Il 17 novembre giunsero all’85° parallelo, dove si trovarono di fronte una prima altura ghiacciata che saliva fino a 91 metri. Oltre, catene di montagne le cui cime superavano 4.500 metri. Ci vollero quattro giorni per salire dalla barriera ghiacciata all’altopiano interno. Qui stabilirono un campo, chiamato “macelleria”, dove uccisero 24 cani per nutrire uomini e animali rimanenti. I resti furono messi in un nuovo deposito e conservati per la via del ritorno. I cani rimasti erano 18. Le bufere impedirono per giorni di procedere oltre.
Il 6 dicembre, nonostante il maltempo, riuscirono ad arrivare sulle cime più alte. Ormai la spedizione si trova a 83 gradi a sud.
L’8 dicembre finalmente tornò il bel tempo. Nel pomeriggio oltrepassarono 88°23’ sud, la stessa latitudine raggiunta da Shackleton nella spedizione del 1909, a soli 180 km dalla meta. Lì Amundsen stabilì il suo ultimo deposito di cibo, il decimo. L’altopiano, a partire da quel punto, cominciava a scendere molto dolcemente.
Il 9 dicembre è a 88°39’ di latitudine.
Il 10 dicembre è a 88°56’.
L’11 dicembre è a 89°15’.
Il 12 dicembre è a 89°30’.
Il 13 dicembre è a 89°45’. «Fino a quel momento i nostri calcoli e le nostre osservazioni concordavano in modo perfetto e noi concludemmo quindi che dovevamo toccare il Polo il 14».
Il 14 dicembre. «Una leggera brezza di sud est e una temperatura di 23° Celsius sotto zero. Il suolo era perfetto e le slitte scivolavano rapidamente. La giornata trascorse senza incidenti notevoli e alle 3 del pomeriggio sostammo. In base ai nostri calcoli avevamo toccato la meta. Tutti ci riunimmo intorno ai colori nazionali, una magnifica bandiera di seta, tutte le mani ne afferrarono l’asta e la piantarono nel suolo». All’altopiano diedero il nome di Altipiano del Re Hakoon VII.
15 dicembre 1911. Esplorarono i dintorni del campo in un raggio di 18 chilometri. Secondo i calcoli, erano a 89°55’. Amundsen: «Per osservare il punto preciso del Polo nel modo più esatto possibile facemmo ancora nove chilometri a sud il 16 dicembre ci accampammo su quel punto».
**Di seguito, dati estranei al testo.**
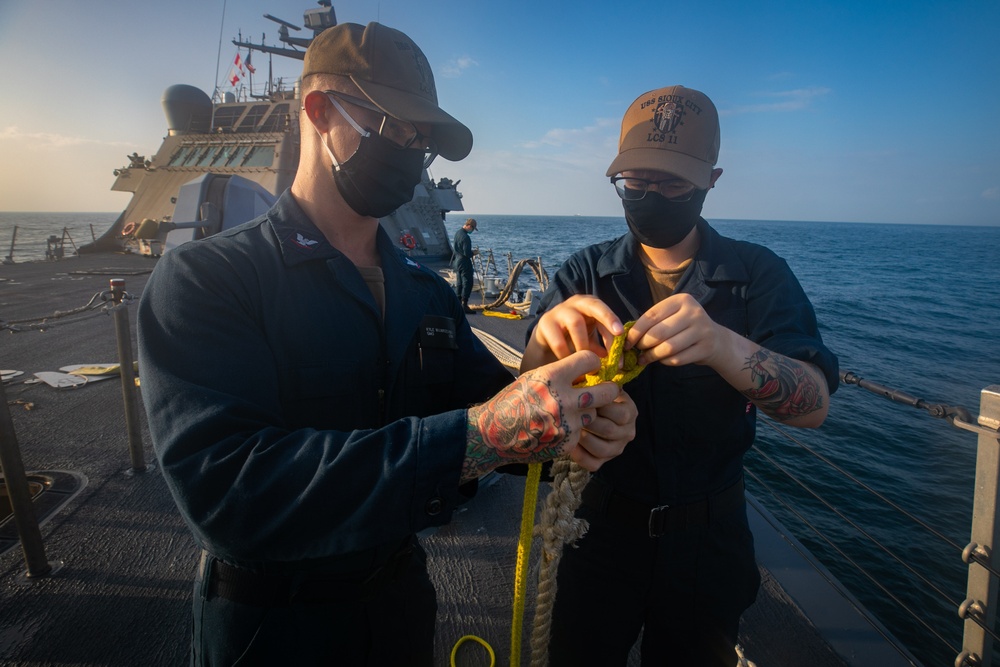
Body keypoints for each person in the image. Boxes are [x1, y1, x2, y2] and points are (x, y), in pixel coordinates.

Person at [137, 22, 637, 666]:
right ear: (318, 110)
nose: (408, 150)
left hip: (399, 609)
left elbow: (496, 417)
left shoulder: (426, 296)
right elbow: (228, 493)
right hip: (271, 629)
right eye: (393, 128)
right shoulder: (206, 280)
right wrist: (485, 433)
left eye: (420, 140)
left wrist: (571, 401)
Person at [520, 85, 839, 666]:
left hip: (707, 544)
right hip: (595, 531)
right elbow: (528, 401)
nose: (651, 196)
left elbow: (813, 403)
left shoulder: (758, 275)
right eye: (635, 182)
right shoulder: (583, 273)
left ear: (711, 180)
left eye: (672, 183)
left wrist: (722, 345)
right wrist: (543, 342)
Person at [452, 217, 478, 312]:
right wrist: (474, 253)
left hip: (457, 261)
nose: (472, 231)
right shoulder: (466, 237)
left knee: (459, 283)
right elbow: (467, 253)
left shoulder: (457, 233)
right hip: (464, 262)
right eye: (472, 228)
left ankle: (457, 303)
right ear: (469, 226)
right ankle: (464, 305)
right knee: (468, 283)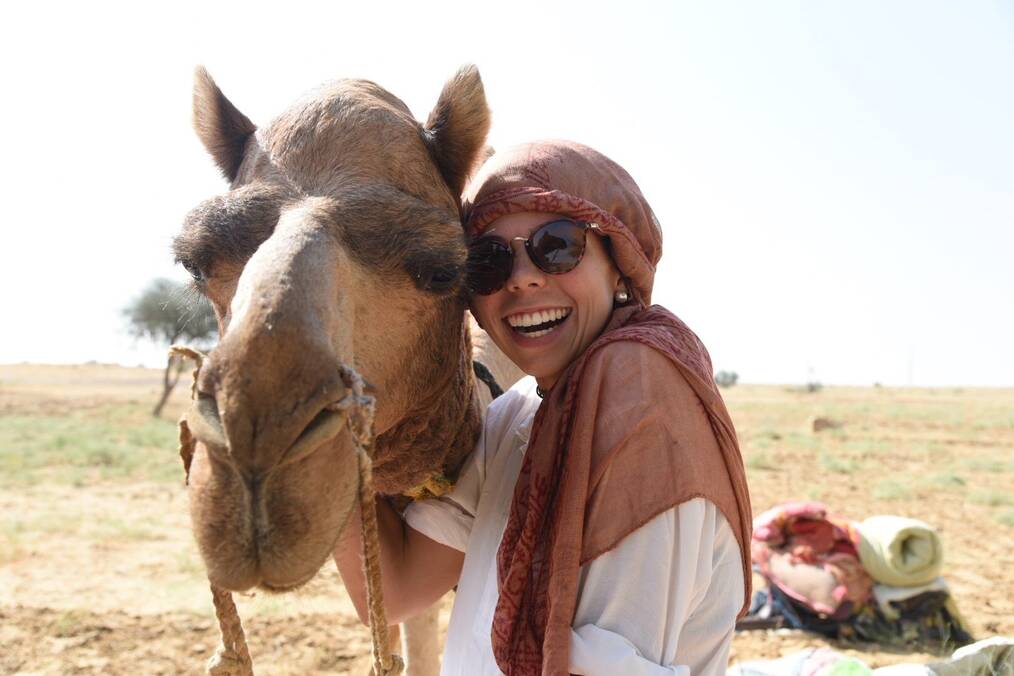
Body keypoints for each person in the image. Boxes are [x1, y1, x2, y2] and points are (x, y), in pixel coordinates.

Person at [334, 140, 753, 676]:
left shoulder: (638, 381)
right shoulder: (516, 415)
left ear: (618, 263)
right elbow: (397, 591)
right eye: (489, 262)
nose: (522, 278)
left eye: (557, 246)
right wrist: (327, 432)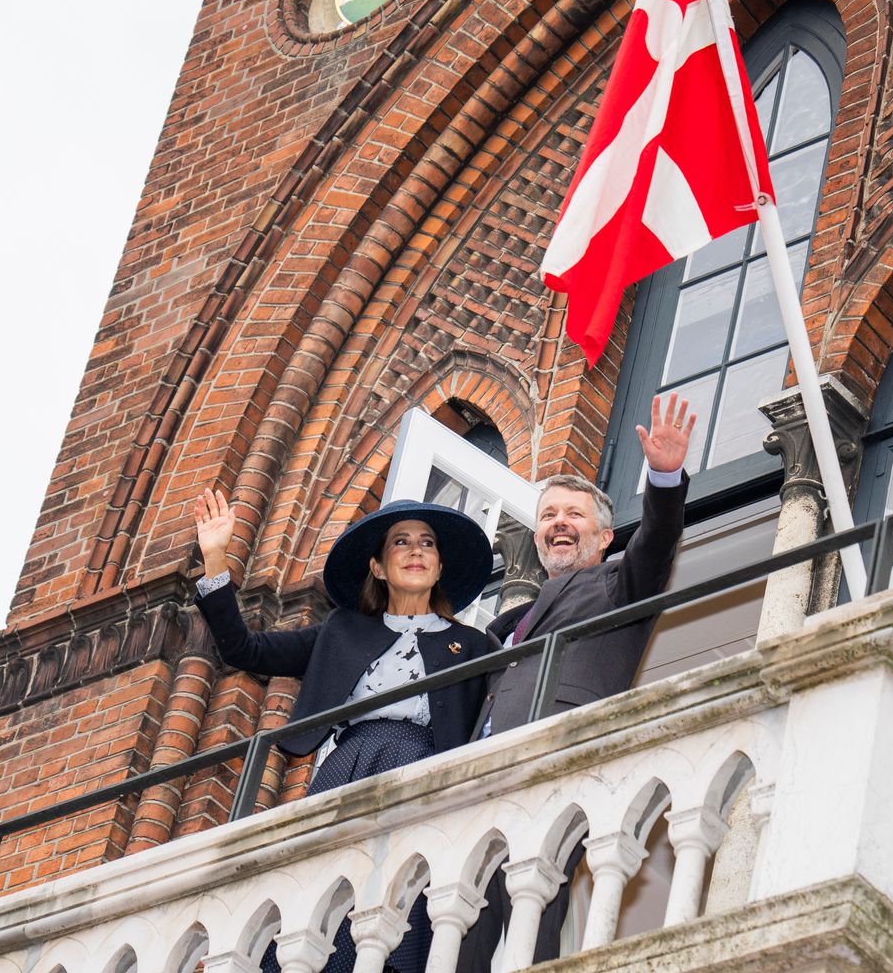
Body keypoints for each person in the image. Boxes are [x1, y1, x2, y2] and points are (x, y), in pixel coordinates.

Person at [192, 488, 500, 973]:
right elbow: (245, 651)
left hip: (424, 768)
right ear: (378, 566)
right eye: (401, 542)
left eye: (427, 543)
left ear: (441, 566)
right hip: (348, 765)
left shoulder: (475, 644)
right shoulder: (343, 630)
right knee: (322, 892)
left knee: (400, 894)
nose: (416, 551)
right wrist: (215, 561)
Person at [459, 391, 694, 971]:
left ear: (604, 536)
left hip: (557, 758)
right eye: (547, 517)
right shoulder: (510, 620)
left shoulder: (619, 584)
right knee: (467, 913)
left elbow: (657, 542)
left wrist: (663, 480)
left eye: (573, 515)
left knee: (535, 900)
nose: (558, 524)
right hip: (480, 771)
17 dicembre. «Tutte le nostre osservazioni erano compiute. Avevamo eretto una piccola tenda che avevamo con noi, innalzando al suo fastigio la bandiera norvegese». La tenda fu battezzata Polheim (“casa del Polo” in norvegese). Ripresero la via verso il campo base Framheim, lasciato il 20 ottobre, circa 1.400 chilometri più a nord.
25 gennaio 1912. I cinque uomini, con due slitte e 11 cani, raggiunsero Framheim. Durante il viaggio di ritorno avevano percorso in media 25 chilometri al giorno. La temperatura più bassa incontrata: 31°C sottozero. La più alta: 5°C sottozero.
7 marzo 1912. Il telegramma di Amundsen a Pedro Christophersen, console di Norvegia a Buenos Aires: «Profondamente riconoscente per il vostro generoso aiuto, vi annuncio confidenzialmente che siamo giunti alla meta con completo successo. Abbiamo potuto fare osservazioni importanti dal punto di vista geografico. Tutto va bene a bordo. Saluti affettuosi. Parto per Buenos Aires».